A tall alien with bark-like skin paced nervously. “Our people need the medicine,” he said softly.

Aisyah took a deep breath and stepped forward.

“Um… excuse me.”

Everyone turned. A silence fell.

“I think I can help,” she said.

The chief engineer squinted. “Kid, this is restricted area.”

“I have a fuel alternative,” Aisyah said quickly. “It’s… organic.”

Dr. Hamzah suddenly appeared, eyes wide. “Aisyah?! What are you doing here?”

She swallowed. “Sir, please. Just give me five minutes.”

Before he could answer, alarms blared louder. The ship’s power dropped to critical.

The alien captain knelt. “Please,” he said. “Try.”

Dr. Hamzah hesitated. Then he sighed. “Five minutes.”

Aisyah’s hands shook as she opened Project D. The container seal broke.

The smell escaped.

“WHAT IS THAT?!” someone shouted.

“Durian?!” another gagged.

But the capsule’s spikes glowed bright green. Energy readings shot up.

“It’s working!” Kecil chirped.

The ship’s engine hummed, then roared to life. Lights turned blue.

Power surged through the bay.

Cheers erupted.

The alien captain bowed deeply. “You saved us, little scientist.”

Aisyah beamed, tears in her eyes. “It’s just durian,” she said shyly.

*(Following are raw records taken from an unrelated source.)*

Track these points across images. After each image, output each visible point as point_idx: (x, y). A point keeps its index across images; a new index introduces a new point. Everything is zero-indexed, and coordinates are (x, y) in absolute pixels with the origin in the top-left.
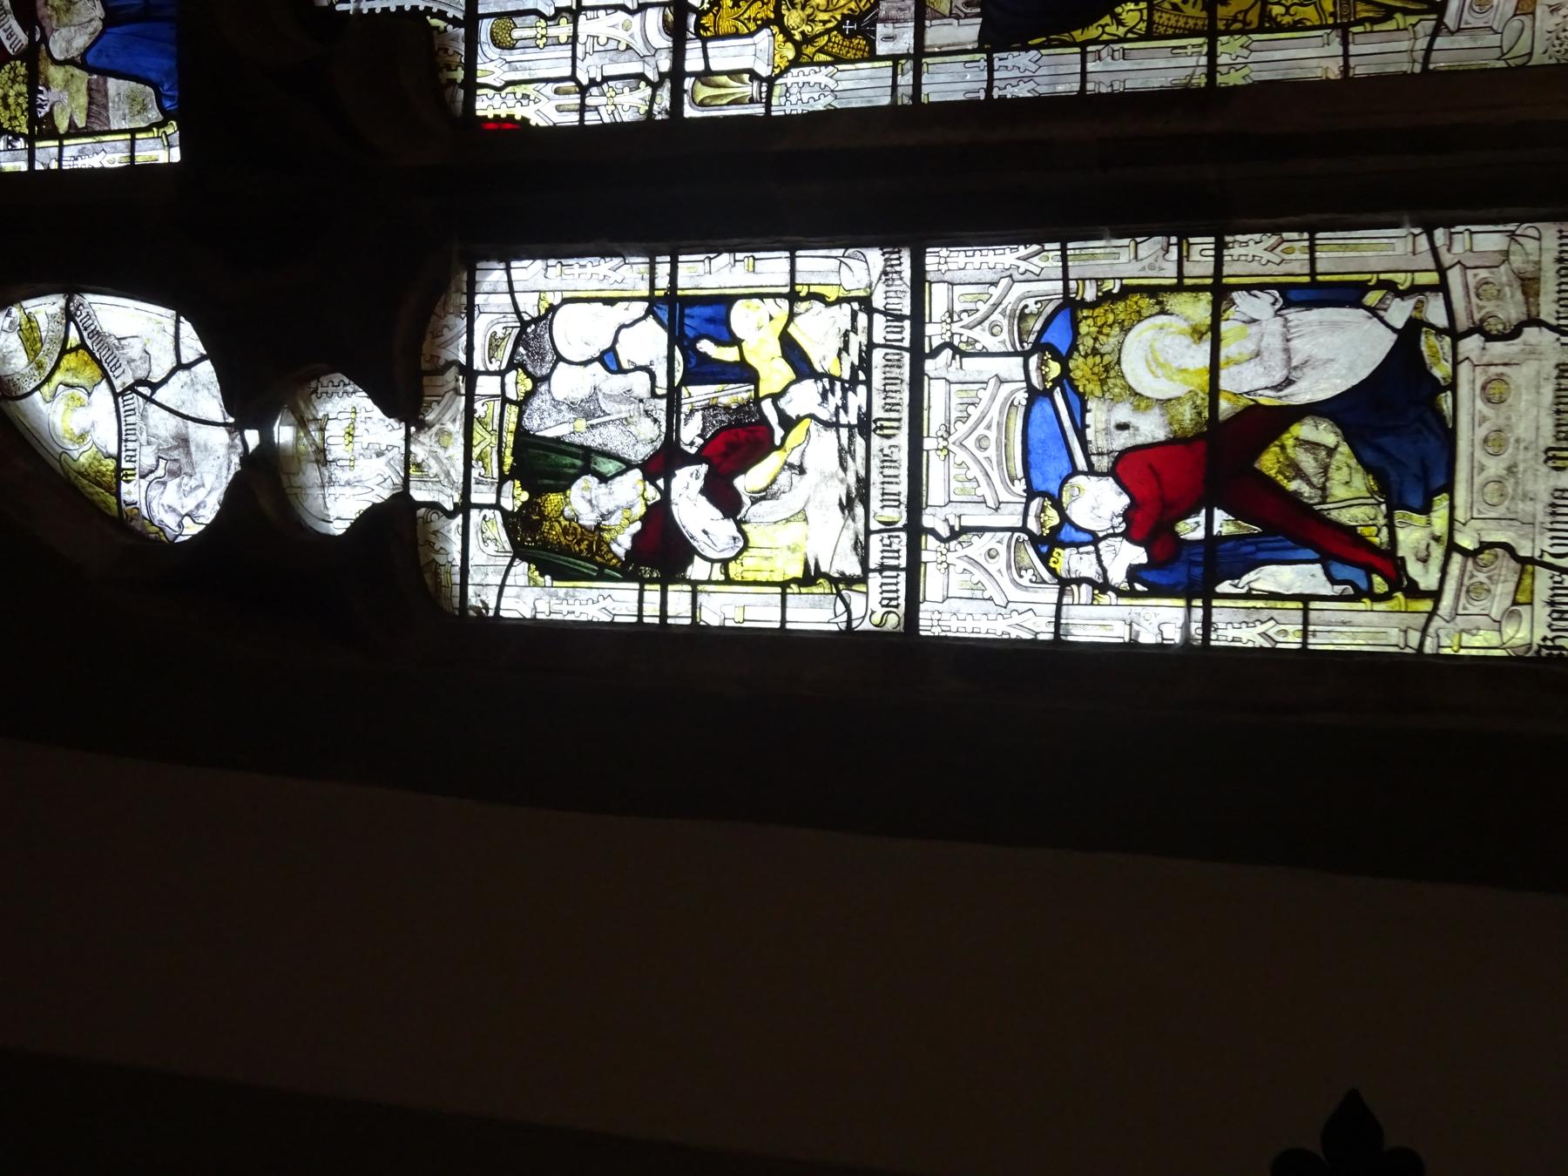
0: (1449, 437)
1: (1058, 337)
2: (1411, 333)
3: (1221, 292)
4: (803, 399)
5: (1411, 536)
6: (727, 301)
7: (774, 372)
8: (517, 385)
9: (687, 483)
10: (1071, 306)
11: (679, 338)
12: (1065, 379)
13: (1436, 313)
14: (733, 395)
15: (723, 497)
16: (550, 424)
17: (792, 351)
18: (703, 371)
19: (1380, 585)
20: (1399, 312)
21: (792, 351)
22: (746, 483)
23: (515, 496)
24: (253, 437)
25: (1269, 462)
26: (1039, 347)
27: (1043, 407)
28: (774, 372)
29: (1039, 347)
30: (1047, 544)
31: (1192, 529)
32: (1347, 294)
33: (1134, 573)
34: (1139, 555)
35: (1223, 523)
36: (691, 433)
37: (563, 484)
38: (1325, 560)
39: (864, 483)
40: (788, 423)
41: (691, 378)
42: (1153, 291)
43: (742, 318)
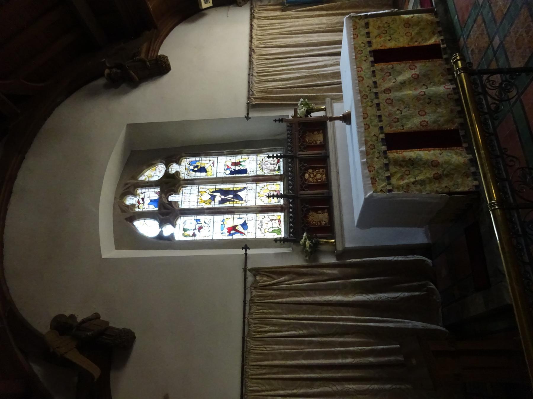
0: (247, 226)
1: (223, 221)
2: (245, 220)
3: (234, 218)
4: (205, 225)
5: (246, 232)
6: (200, 219)
7: (203, 223)
8: (184, 225)
9: (197, 230)
10: (224, 219)
11: (196, 221)
12: (223, 224)
13: (247, 219)
14: (200, 225)
15: (199, 231)
16: (185, 228)
17: (205, 222)
18: (198, 223)
19: (243, 235)
20: (245, 219)
21: (205, 222)
22: (200, 230)
23: (183, 232)
24: (161, 229)
25: (237, 228)
26: (222, 222)
27: (222, 225)
28: (203, 223)
29: (222, 222)
30: (222, 234)
31: (232, 232)
32: (242, 218)
33: (228, 235)
34: (228, 234)
35: (234, 232)
36: (197, 228)
37: (186, 231)
38: (240, 233)
39: (209, 230)
40: (204, 227)
41: (197, 224)
42: (229, 218)
43: (201, 220)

Dr. Hamzah stared at the data, speechless. Then he laughed.

“I owe you an apology,” he said. “Looks like the future… smells strong.”

From that day on, Project D changed everything.

Durian farms expanded—not for eating, but for energy. Space routes reopened. Small planets could travel again.

Aisyah became famous, but she stayed the same—still in mismatched slippers, still curious.

Sometimes, late at night, she stood between the Twin Towers, watching ships fly off powered by the spiky space capsule.

And she would smile, thinking of her Grandpa Adam at the kampung, cutting open a durian and saying:

“Don’t judge something just because it smells funny.”

The universe, it turned out, agreed.